- **Page images and extracted text**
------------------------

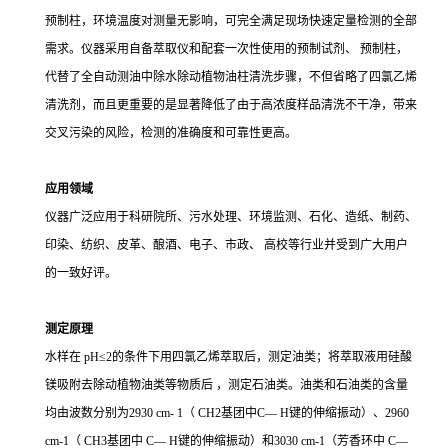
预制柱，环境温度对测量无影响，可完全满足现场快速定量检测的全部
需求。仪器采用自备萃取仪和配套一次性使用的预制试剂、
预制柱，
代替了全自动测油中除水除动植物油柱清洗步骤，不但省略了四氯乙烯
清洗剂，而且更重要的是显著降低了由于高浓度样品清洗不干净，带来
交叉污染的风险，检测的准确度和可靠性更高。
应用领域
仪器广泛应用于科研院所、污水处理、环境监测、石化、造纸、制药、
印染、纺织、皮革、酿酒、电子、市政、
高校等行业并受到广大用户
的一致好评。
测定原理
水样在
pH≤2的条件下用四氯乙烯萃取后，测定油类；将萃取液用硅酸
镁吸附去除动植物油类等物质后 ，测定石油类。油类和石油类的含量
均由波数分别为2930 cm- 1（ CH2基团中C— H键的伸缩振动）、2960
cm-1（ CH
3
基团中
C— H键的伸缩振动）和3030 cm-1（芳香环中 C—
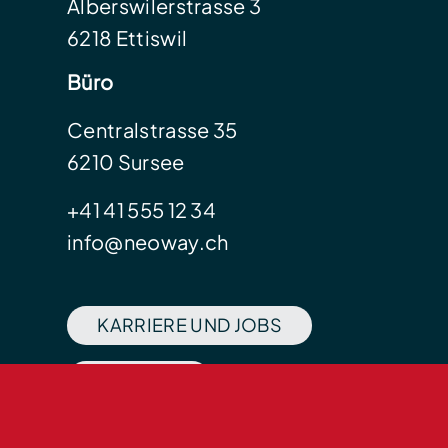
Alberswilerstrasse 3
6218 Ettiswil
Büro
Centralstrasse 35
6210 Sursee
+41 41 555 12 34
info@neoway.ch
KARRIERE UND JOBS
KONTAKT
BLOG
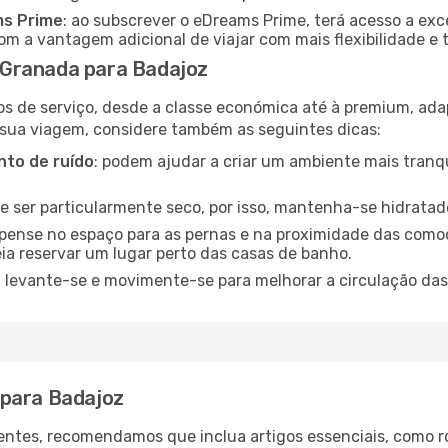
ms Prime
: ao subscrever o eDreams Prime, terá acesso a exc
m a vantagem adicional de viajar com mais flexibilidade e 
Granada para Badajoz
os de serviço, desde a classe económica até à premium, ad
 sua viagem, considere também as seguintes dicas:
to de ruído
: podem ajudar a criar um ambiente mais tranqu
de ser particularmente seco, por isso, mantenha-se hidratad
 pense no espaço para as pernas e na proximidade das comod
ia reservar um lugar perto das casas de banho.
: levante-se e movimente-se para melhorar a circulação das
 para Badajoz
ntes, recomendamos que inclua artigos essenciais, como r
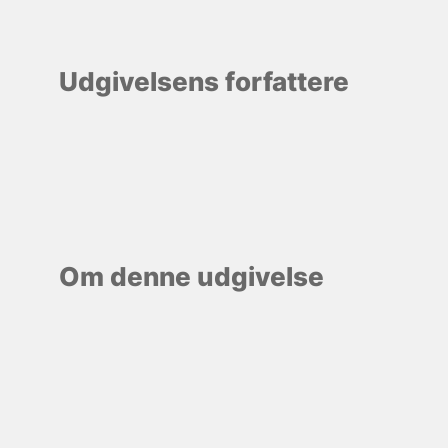
Udgivelsens forfattere
Om denne udgivelse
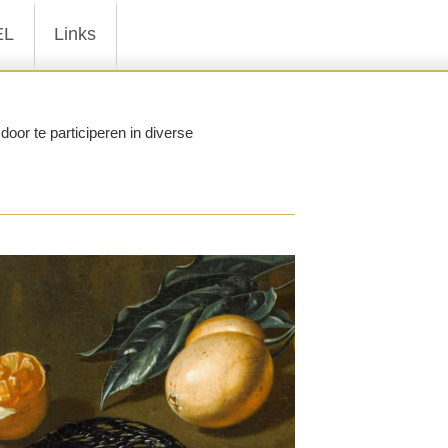
EL
Links
oor te participeren in diverse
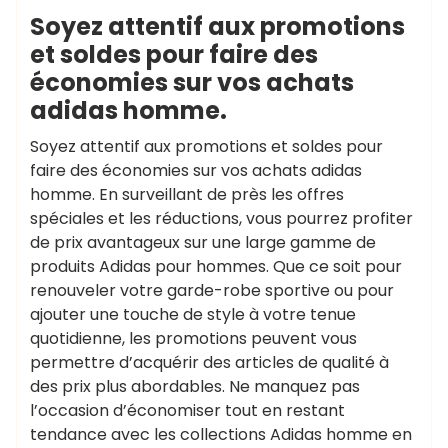
Soyez attentif aux promotions
et soldes pour faire des
économies sur vos achats
adidas homme.
Soyez attentif aux promotions et soldes pour
faire des économies sur vos achats adidas
homme. En surveillant de près les offres
spéciales et les réductions, vous pourrez profiter
de prix avantageux sur une large gamme de
produits Adidas pour hommes. Que ce soit pour
renouveler votre garde-robe sportive ou pour
ajouter une touche de style à votre tenue
quotidienne, les promotions peuvent vous
permettre d’acquérir des articles de qualité à
des prix plus abordables. Ne manquez pas
l’occasion d’économiser tout en restant
tendance avec les collections Adidas homme en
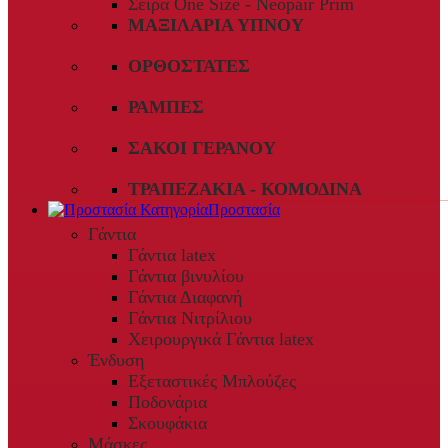
Σειρά One Size - Neopair Prim
ΜΑΞΙΛΆΡΙΑ ΎΠΝΟΥ
ΟΡΘΟΣΤΆΤΕΣ
ΡΆΜΠΕΣ
ΣΆΚΟΙ ΓΕΡΑΝΟΎ
ΤΡΑΠΕΖΆΚΙΑ - ΚΟΜΟΔΊΝΑ
Προστασία
Γάντια
Γάντια latex
Γάντια βινυλίου
Γάντια Διαφανή
Γάντια Νιτρίλιου
Χειρουργικά Γάντια latex
Ένδυση
Εξεταστικές Μπλούζες
Ποδονάρια
Σκουφάκια
Μάσκες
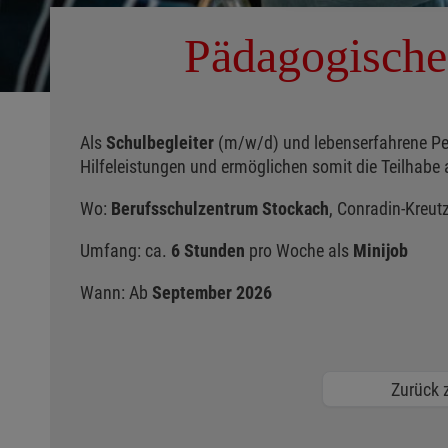
Pädagogische 
Als
Schulbegleiter
(m/w/d) und lebenserfahrene Per
Hilfeleistungen und ermöglichen somit die Teilhabe 
Wo:
Berufsschulzentrum Stockach
, Conradin-Kreut
Umfang: ca.
6 Stunden
pro Woche als
Minijob
Wann: Ab
September 2026
Zurück z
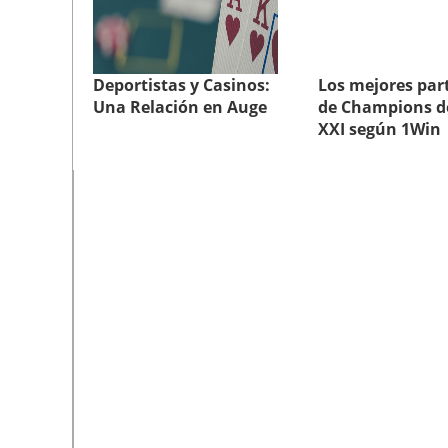
Deportistas y Casinos:
Los mejores par
Una Relación en Auge
de Champions de
XXI según 1Win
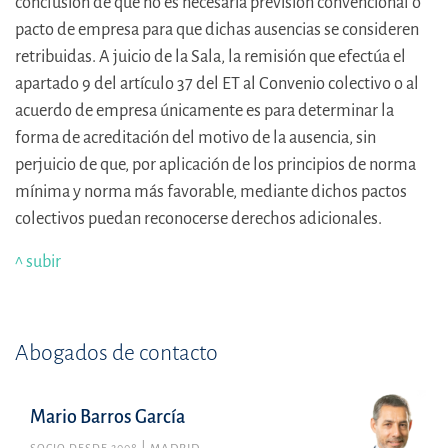
conclusión de que no es necesaria previsión convencional o
pacto de empresa para que dichas ausencias se consideren
retribuidas. A juicio de la Sala, la remisión que efectúa el
apartado 9 del artículo 37 del ET al Convenio colectivo o al
acuerdo de empresa únicamente es para determinar la
forma de acreditación del motivo de la ausencia, sin
perjuicio de que, por aplicación de los principios de norma
mínima y norma más favorable, mediante dichos pactos
colectivos puedan reconocerse derechos adicionales.
^ subir
Abogados de contacto
Mario Barros García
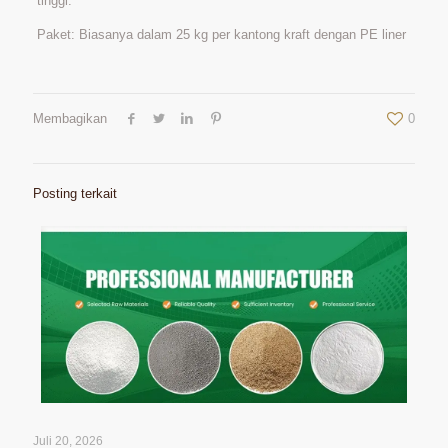
tinggi.
Paket: Biasanya dalam 25 kg per kantong kraft dengan PE liner
Membagikan
0
Posting terkait
Juli 20, 2026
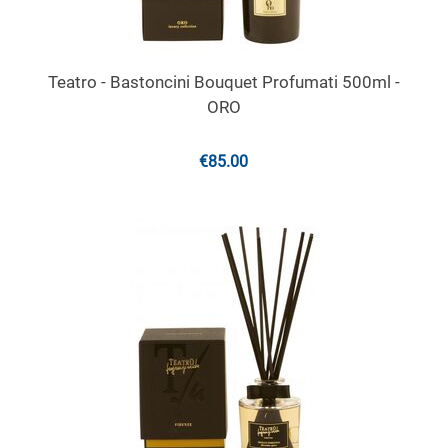
Teatro - Bastoncini Bouquet Profumati 500ml -
ORO
€
85.00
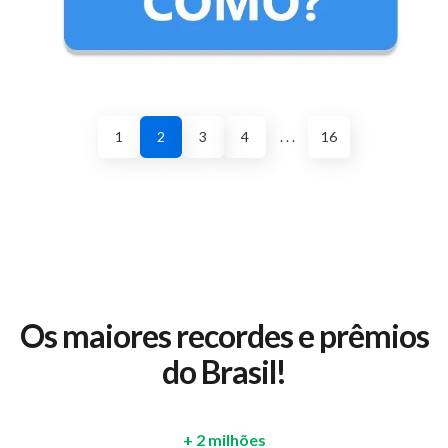
1
2
3
4
. . .
16
Os maiores recordes e prêmios
do Brasil!
+ 2 milhões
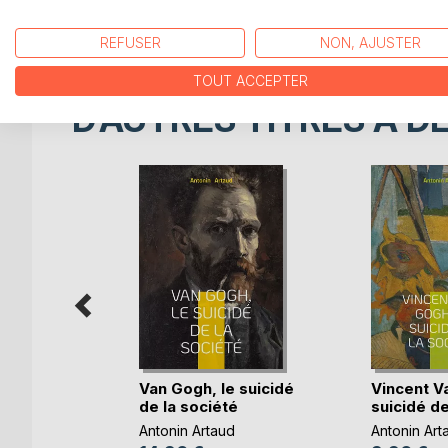
poèmes, des lettres et des dessins. Artaud décède 
artistique qui continue d'inspirer et de provoquer.
REFUSER
NON, AJUSTER
TOUT ACCEPTER
D’AUTRES TITRES À D
Van Gogh, le suicidé
Vincent V
de la société
suicidé de 
re. Que
Antonin Artaud
Antonin Art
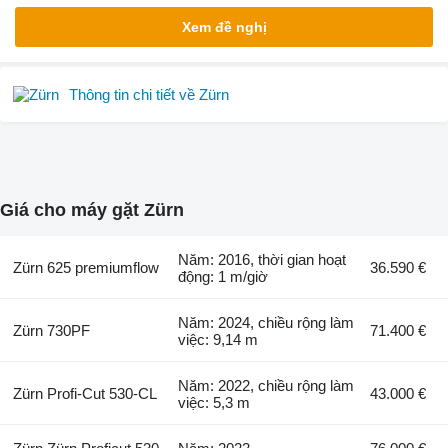
Xem đề nghị
Thông tin chi tiết về Zürn
Giá cho máy gặt Zürn
Năm: 2016, thời gian hoạt
Zürn 625 premiumflow
36.590 €
động: 1 m/giờ
Năm: 2024, chiều rộng làm
Zürn 730PF
71.400 €
việc: 9,14 m
Năm: 2022, chiều rộng làm
Zürn Profi-Cut 530-CL
43.000 €
việc: 5,3 m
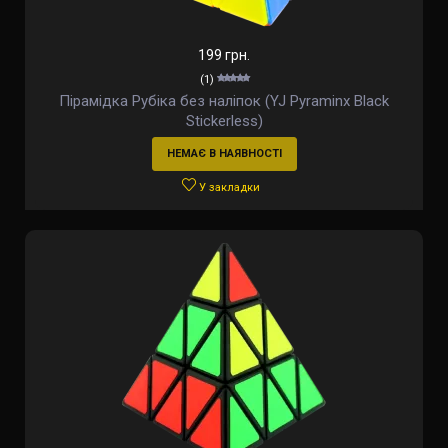
199 грн.
(1)
Пірамідка Рубіка без наліпок (YJ Pyraminx Black
Stickerless)
НЕМАЄ В НАЯВНОСТІ
У закладки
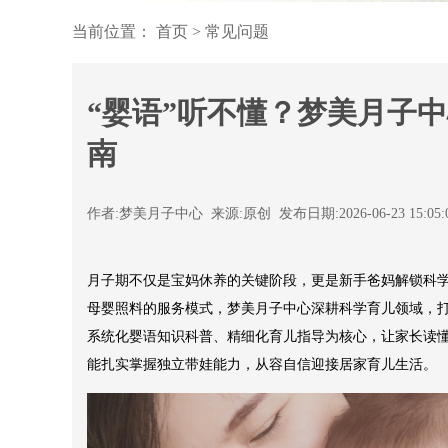
当前位置：
首页
>
常见问题
“婴语”听不懂？梦美月子
南
作者:梦美月子中心 来源:原创 发布日期:2026-06-23 15:05
月子期不仅是宝妈休养的关键阶段，更是新手爸妈解锁科
母婴照料的服务模式，梦美月子中心深耕科学育儿领域，
系统化婴语知识科普、精细化育儿指导为核心，让家长读
能扎实掌握独立带娃能力，从容自信迎接居家育儿生活。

------------------------

- **Activity**
Restate the lines above from the one containing "印染、纺织、皮革、酿酒、电子、市政、" through the one containing "produits Adidas pour hommes. Que ce soit pour", inclusive, exactly and without pictures.

- **Result for this task**
印染、纺织、皮革、酿酒、电子、市政、
高校等行业并受到广大用户
的一致好评。
测定原理
水样在
pH≤2的条件下用四氯乙烯萃取后，测定油类；将萃取液用硅酸
镁吸附去除动植物油类等物质后 ，测定石油类。油类和石油类的含量
均由波数分别为2930 cm- 1（ CH2基团中C— H键的伸缩振动）、2960
cm-1（ CH
3
基团中
C— H键的伸缩振动）和3030 cm-1（芳香环中 C—
Alberswilerstrasse 3
6218 Ettiswil
Büro
Centralstrasse 35
6210 Sursee
+41 41 555 12 34
info@neoway.ch
KARRIERE UND JOBS
KONTAKT
BLOG
ms Prime
: ao subscrever o eDreams Prime, terá acesso a exc
m a vantagem adicional de viajar com mais flexibilidade e 
Granada para Badajoz
os de serviço, desde a classe económica até à premium, ad
 sua viagem, considere também as seguintes dicas:
to de ruído
: podem ajudar a criar um ambiente mais tranqu
de ser particularmente seco, por isso, mantenha-se hidratad
 pense no espaço para as pernas e na proximidade das comod
ia reservar um lugar perto das casas de banho.
: levante-se e movimente-se para melhorar a circulação das
 para Badajoz
ntes, recomendamos que inclua artigos essenciais, como r
Udgivelsens forfattere
Om denne udgivelse
EL
Links
oor te participeren in diverse
Soyez attentif aux promotions
et soldes pour faire des
économies sur vos achats
adidas homme.
Soyez attentif aux promotions et soldes pour
faire des économies sur vos achats adidas
homme. En surveillant de près les offres
spéciales et les réductions, vous pourrez profiter
de prix avantageux sur une large gamme de
produits Adidas pour hommes. Que ce soit pour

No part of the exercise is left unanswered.